Abele told Gousha there is no option to just ignore the law. “We have to do something. If we don't do this, I think you might see something more heavy-handed and honestly, I'm concerned about that." You can almost feel his tremble on the video.
It is not just Means and Abele admitting this is a bad law but that they must go along with it. This fever of giving in is everywhere in Milwaukee, with elected officials cowed by the governor and legislature in Madison, heavily conscious that the intergovernmental structure can make them bit players with even less authority than the shrinking authority they now possess.
Fight this Madison cartel and it will do worse – that seems the new slogan. It came up in passing rules last June on city of Milwaukee charter schools, for fear that tougher laws -- such as a total moratorium -- would bring immediate harsher response from Madison, even taking away the power to create schools.
Fortunately, the recently replaced president of the Common Council, Ald. Michael Murphy, helped negotiate quieter ordinances that did make the city responsible for the financial impact on MPS. The ordinances meant well but also require aldermanic influence under a new regime. Time alone will reveal if the new council president, Ald. Ashanti Hamilton, will bring negotiating skill to what is clearly his move toward a larger African American presence in city affairs.
The fear in local officials has an understandable foundation. Think of how many pieces of Madison legislation have been passed by the Republicans clearly targeting the more liberal Milwaukee County. You’ll find such concerns infecting city of Milwaukee officials as well as county officeholders. Attacks on home rule and residency. The legislature using “reasonable time” as a legalistic excuse to deny freedom to deal with abandoned homes and absent landlords. The needless attack on IRIS and Family Care, stifling a national model program with new rules being carved in Madison. And on and on. Isn’t it simply wisdom to give in and bend over?
I wonder how long voters will accept such feeble reaction as some sort of wisdom.
Buck private Ald. Jim Bohl |
Whether we like it or not. That’s a roadmap to what is happening to Milwaukee County – be a good soldier, go along because they could do something worse. Was that really what these officials were elected to do? Anxious voices in the community are surely tired of ill-conceived half-baked ideas flooding in from the Capitol. It doesn’t smell of compromise but cowardice. And you don’t have to call for a revolution to make it stop.
In a few months, November of 2016, change is in the air. The Democrats have a good chance to take the state senate, which by itself renders impotent the idea that the legislature could do far worse. The Assembly is likely to stay in GOP hands given its wide margin, but the margin is likely to shrink and that moves those random GOP legislative fancies from certainty to troublesome scrutiny.
The governor remains until 2018 but his legislative strength could be badly weakened. And he was not a big fan of OSPP in the first place.
Better government often occurs incrementally. That’s the nature of representative democracy. We see that discussion on the Democratic side in the national presidential campaign – sometimes with more ferocity that the platforms of the two candidates deserve.

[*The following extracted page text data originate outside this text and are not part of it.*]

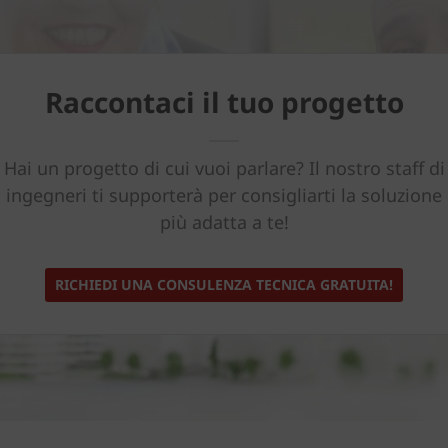
Raccontaci il tuo progetto
Hai un progetto di cui vuoi parlare? Il nostro staff di
ingegneri ti supporterà per consigliarti la soluzione
più adatta a te!
RICHIEDI UNA CONSULENZA TECNICA GRATUITA!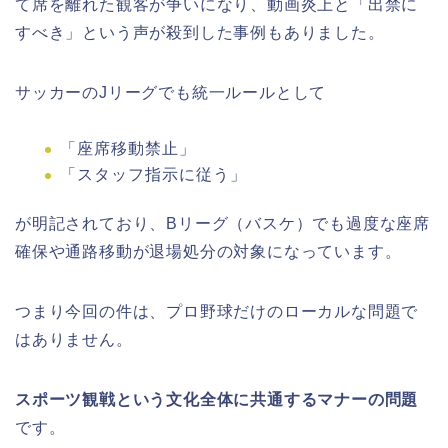
て席を離れた観客が争いになり、動画炎上と「出禁に
すべき」という声が殺到した事例もありました。
サッカーのJリーグでも統一ルールとして
「座席移動禁止」
「スタッフ指示に従う」
が明記されており、Bリーグ（バスケ）でも過度な座席
確保や通路移動が退場処分の対象になっています。
つまり今回の件は、プロ野球だけのローカルな問題で
はありません。
スポーツ観戦という文化全体に共通するマナーの問題
です。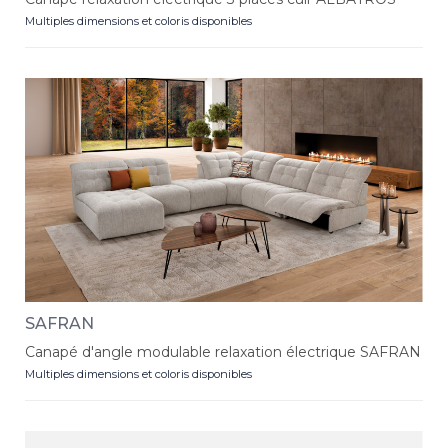
Multiples dimensions et coloris disponibles
SAFRAN
Canapé d'angle modulable relaxation électrique SAFRAN
Multiples dimensions et coloris disponibles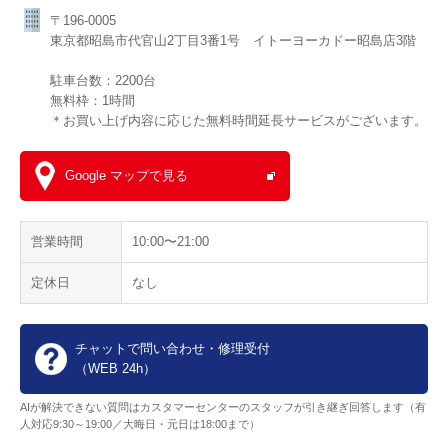
〒196-0005
東京都昭島市代官山2丁目3番1号 イトーヨーカドー昭島店3階
駐車台数：2200台
無料枠：1時間
＊お買い上げ内容に応じた無料時間延長サービスがございます。
Google マップで見る
営業時間
10:00〜21:00
定休日
なし
チャットで問い合わせ・修理受付
（WEB 24h）
AIが解決できない質問はカスタマーセンターのスタッフが引き継ぎ回答します（有
人対応9:30～19:00／大晦日・元日は18:00まで）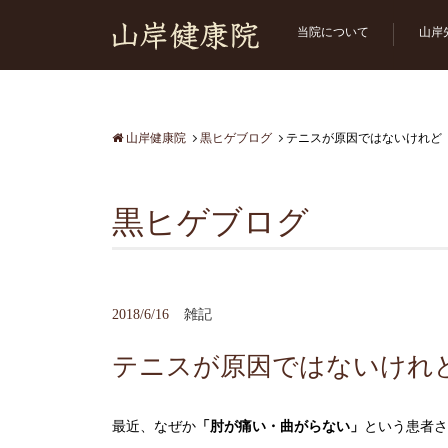
当院について
山岸
山岸健康院
黒ヒゲブログ
テニスが原因ではないけれど
黒ヒゲブログ
2018/6/16
雑記
テニスが原因ではないけれ
最近、なぜか
「肘が痛い・曲がらない」
という患者さ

Sanders has certainly moved Clinton to the left on things like attention to income inequality and deeper government funding for higher education. But Hillary has actually moved Bernie to the left on issues like early child care and gun regulations. Tactics differ, the direction remains similar. When do you tack and when do you demand the whole enchilada? What gets the branches of government plodding in the right direction?
Interesting questions. But at some point, Wisconsinites have to stop playing national political games we can barely influence.
They must turn to local affairs where the communities wield enormous influence. They must ask: How far should the officials we elect bend in the wrong direction out of fear that "something worse" might happen? Locally, there comes a time to make a stand – and elect people who will.